- PROVIDED RECORDS
/---

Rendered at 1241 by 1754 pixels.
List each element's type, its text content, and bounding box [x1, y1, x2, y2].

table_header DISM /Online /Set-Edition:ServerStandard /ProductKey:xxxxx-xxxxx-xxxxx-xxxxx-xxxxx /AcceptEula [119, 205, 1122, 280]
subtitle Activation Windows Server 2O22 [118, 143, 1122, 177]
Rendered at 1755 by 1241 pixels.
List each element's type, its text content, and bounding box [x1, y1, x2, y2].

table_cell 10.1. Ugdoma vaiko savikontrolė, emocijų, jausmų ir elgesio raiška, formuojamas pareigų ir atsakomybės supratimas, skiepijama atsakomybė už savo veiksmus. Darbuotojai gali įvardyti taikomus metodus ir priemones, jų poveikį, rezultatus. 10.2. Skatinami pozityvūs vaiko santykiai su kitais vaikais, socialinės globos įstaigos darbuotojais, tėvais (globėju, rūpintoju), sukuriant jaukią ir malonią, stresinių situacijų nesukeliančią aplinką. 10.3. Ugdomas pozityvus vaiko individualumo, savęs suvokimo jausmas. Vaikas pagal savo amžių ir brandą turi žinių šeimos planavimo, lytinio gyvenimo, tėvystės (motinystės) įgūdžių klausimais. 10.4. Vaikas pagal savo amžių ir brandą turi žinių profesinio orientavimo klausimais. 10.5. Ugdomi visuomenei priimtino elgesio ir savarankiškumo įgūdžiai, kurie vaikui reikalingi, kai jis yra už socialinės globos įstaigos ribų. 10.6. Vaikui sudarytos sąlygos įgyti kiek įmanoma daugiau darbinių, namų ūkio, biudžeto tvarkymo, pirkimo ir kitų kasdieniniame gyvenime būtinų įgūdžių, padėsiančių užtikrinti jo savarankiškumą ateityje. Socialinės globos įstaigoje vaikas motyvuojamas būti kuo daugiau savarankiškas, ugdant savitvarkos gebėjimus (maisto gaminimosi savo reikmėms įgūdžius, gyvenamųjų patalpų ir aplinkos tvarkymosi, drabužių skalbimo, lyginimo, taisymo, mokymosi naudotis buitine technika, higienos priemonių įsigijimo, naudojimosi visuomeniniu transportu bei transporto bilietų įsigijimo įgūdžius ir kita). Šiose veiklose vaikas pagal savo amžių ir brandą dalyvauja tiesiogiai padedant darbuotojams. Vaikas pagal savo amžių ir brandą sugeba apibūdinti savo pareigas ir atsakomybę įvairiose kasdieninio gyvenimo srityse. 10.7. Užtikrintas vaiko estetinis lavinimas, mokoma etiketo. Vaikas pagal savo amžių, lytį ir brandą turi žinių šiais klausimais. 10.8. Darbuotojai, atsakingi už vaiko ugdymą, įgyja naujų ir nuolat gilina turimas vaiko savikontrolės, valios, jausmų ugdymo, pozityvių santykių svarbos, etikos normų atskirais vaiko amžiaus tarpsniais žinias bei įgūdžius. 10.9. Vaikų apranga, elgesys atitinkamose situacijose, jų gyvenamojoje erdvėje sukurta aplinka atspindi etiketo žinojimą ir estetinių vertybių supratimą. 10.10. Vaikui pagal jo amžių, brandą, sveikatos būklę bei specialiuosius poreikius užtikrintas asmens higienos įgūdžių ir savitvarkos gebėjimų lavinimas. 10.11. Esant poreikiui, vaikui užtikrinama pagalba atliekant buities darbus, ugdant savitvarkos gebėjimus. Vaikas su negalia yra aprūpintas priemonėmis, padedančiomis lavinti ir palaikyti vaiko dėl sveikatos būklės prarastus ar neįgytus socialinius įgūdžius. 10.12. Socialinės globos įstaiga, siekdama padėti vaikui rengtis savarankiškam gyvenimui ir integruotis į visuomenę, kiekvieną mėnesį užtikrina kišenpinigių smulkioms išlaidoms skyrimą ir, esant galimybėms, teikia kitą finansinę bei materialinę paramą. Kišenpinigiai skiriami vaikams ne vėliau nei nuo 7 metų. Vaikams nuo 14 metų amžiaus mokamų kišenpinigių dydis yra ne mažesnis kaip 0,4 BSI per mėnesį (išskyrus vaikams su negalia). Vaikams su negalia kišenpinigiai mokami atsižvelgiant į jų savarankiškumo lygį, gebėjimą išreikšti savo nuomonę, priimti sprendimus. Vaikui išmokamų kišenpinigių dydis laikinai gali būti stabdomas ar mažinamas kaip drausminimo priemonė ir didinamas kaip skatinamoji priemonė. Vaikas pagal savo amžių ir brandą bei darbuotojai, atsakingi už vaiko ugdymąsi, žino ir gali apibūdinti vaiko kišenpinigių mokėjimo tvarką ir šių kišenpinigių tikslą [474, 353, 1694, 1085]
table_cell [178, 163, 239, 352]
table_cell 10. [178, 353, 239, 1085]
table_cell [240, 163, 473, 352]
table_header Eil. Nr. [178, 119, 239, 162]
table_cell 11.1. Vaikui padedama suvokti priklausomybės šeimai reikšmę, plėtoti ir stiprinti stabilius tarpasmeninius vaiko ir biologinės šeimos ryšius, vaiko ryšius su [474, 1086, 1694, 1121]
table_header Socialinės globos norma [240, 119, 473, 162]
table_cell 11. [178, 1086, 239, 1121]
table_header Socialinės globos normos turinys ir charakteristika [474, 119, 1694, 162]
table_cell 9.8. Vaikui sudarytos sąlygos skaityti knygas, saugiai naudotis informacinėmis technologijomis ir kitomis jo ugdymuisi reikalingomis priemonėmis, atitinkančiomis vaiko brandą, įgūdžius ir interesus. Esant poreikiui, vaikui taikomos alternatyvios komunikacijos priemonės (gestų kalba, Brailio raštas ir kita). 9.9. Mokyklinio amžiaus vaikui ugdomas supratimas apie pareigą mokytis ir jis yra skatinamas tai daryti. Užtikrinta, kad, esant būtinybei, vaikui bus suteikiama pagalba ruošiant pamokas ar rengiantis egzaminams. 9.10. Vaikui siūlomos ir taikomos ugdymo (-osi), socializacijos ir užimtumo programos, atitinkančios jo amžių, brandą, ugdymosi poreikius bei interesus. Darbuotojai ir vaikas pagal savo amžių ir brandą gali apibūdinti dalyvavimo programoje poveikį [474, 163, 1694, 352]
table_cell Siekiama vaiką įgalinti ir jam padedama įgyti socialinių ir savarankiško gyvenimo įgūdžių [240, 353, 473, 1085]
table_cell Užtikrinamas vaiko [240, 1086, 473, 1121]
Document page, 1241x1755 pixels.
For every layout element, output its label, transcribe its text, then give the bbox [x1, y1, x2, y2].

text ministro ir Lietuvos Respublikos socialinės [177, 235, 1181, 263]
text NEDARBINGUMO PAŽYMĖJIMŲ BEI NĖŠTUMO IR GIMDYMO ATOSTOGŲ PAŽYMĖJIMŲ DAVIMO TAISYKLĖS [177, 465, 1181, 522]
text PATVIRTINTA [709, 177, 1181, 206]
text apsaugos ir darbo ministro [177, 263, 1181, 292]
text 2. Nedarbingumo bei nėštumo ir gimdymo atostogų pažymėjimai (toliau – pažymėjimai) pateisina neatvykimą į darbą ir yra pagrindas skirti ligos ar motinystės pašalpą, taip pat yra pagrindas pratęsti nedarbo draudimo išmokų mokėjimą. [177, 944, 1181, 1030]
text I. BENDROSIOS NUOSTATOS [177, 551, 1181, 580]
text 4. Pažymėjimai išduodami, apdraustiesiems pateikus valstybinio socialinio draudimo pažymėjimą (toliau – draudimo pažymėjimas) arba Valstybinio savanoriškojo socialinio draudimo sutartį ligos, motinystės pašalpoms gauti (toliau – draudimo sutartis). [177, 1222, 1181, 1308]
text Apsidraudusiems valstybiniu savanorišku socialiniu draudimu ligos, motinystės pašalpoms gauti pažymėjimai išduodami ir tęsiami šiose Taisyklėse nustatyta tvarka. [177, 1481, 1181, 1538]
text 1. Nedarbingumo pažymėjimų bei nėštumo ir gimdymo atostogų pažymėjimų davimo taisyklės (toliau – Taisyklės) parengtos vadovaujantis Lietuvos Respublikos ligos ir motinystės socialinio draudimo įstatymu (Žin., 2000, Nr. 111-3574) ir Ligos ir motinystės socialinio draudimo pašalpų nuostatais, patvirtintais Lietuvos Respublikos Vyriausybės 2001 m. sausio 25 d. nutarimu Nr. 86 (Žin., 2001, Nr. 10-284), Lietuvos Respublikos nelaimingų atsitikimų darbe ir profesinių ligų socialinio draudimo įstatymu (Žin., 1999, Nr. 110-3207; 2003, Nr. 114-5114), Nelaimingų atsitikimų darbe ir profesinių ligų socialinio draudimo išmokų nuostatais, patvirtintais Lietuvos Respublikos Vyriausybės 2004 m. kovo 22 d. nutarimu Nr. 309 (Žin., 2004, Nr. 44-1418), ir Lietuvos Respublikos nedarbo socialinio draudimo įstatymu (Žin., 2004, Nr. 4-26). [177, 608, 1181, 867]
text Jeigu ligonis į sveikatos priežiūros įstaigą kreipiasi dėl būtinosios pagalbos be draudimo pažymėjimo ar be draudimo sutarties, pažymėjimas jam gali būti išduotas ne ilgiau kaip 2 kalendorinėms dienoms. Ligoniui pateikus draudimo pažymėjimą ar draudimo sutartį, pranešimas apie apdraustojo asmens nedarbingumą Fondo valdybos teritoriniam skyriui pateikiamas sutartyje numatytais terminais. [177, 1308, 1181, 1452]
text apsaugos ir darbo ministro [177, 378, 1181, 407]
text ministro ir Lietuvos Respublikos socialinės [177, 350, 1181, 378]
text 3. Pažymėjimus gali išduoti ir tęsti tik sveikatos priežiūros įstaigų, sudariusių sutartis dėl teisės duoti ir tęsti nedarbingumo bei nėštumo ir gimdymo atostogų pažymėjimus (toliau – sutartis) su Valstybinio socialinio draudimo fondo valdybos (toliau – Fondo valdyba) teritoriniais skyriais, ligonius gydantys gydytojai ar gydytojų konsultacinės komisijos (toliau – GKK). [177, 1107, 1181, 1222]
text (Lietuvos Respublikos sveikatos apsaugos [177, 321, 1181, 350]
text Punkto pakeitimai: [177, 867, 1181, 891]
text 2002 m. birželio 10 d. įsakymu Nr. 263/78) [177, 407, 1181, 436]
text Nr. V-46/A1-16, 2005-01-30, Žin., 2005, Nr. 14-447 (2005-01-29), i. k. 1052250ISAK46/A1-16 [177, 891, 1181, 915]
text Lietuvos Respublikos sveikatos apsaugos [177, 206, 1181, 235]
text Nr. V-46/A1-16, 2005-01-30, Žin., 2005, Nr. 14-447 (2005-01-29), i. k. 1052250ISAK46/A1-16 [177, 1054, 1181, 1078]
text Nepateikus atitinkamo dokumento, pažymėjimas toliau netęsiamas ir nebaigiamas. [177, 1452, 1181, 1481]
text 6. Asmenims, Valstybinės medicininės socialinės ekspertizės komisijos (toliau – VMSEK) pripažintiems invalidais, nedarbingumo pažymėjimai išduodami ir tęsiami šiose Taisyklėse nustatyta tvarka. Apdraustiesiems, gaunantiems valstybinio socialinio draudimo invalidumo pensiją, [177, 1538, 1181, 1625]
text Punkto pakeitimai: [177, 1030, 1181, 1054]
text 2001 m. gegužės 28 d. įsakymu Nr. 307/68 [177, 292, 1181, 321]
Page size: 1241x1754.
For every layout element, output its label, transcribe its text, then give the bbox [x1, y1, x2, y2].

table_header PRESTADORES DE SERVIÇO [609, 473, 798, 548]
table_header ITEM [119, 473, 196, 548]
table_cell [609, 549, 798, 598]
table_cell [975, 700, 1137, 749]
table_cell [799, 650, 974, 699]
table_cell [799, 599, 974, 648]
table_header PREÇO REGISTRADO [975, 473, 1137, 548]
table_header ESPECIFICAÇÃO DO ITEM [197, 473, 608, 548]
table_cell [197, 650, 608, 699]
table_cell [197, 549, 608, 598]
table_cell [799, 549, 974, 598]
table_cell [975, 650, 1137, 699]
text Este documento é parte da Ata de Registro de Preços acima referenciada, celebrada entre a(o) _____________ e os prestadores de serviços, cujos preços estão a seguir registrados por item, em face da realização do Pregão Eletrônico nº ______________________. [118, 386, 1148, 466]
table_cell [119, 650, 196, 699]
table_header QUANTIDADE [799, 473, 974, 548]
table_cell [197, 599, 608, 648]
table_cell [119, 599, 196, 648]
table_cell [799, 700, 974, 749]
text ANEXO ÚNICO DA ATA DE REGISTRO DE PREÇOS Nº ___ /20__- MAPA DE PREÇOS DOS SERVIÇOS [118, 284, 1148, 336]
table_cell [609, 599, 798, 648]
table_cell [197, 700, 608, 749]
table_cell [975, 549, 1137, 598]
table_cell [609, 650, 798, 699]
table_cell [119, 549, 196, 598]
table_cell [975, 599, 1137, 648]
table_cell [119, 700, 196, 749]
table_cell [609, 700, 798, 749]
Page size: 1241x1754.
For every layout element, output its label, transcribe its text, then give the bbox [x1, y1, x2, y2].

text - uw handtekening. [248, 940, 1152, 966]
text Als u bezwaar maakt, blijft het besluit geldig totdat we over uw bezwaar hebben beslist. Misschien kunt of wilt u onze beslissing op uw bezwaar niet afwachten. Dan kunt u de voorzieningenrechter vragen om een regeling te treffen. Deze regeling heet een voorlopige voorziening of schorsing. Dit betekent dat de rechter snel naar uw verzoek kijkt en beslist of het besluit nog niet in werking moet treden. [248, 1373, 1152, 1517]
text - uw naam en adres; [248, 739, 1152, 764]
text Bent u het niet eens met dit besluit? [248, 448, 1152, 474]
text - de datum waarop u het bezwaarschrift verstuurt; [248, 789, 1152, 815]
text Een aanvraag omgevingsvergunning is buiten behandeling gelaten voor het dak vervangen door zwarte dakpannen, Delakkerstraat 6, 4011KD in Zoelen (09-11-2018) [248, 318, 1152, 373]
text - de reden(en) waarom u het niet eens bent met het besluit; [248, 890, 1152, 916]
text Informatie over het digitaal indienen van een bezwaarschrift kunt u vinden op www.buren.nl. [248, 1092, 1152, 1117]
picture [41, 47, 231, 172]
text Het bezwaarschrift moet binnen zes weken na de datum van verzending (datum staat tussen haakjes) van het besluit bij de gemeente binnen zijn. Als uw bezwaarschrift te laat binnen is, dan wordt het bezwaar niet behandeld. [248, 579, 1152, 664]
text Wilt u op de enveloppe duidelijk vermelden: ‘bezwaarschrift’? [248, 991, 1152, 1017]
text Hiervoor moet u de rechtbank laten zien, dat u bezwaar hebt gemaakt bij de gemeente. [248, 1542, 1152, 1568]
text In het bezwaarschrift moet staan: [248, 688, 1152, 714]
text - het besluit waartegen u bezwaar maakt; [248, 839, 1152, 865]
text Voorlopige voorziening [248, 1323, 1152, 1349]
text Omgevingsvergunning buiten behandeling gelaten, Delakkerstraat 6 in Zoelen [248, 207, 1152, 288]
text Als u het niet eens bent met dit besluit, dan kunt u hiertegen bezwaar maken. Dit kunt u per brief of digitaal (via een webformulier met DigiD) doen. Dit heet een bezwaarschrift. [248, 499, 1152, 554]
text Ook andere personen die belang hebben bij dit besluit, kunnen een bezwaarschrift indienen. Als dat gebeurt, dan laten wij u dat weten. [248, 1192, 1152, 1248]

\---

- EXERCISE PROMPT
Copy the lines word for word, from the one containing "235, 1181, 263]" through the one containing "text apsaugos ir darbo ministro [177, 263, 1181, 292]".

- ANSWER TO THIS PROBLEM
text ministro ir Lietuvos Respublikos socialinės [177, 235, 1181, 263]
text NEDARBINGUMO PAŽYMĖJIMŲ BEI NĖŠTUMO IR GIMDYMO ATOSTOGŲ PAŽYMĖJIMŲ DAVIMO TAISYKLĖS [177, 465, 1181, 522]
text PATVIRTINTA [709, 177, 1181, 206]
text apsaugos ir darbo ministro [177, 263, 1181, 292]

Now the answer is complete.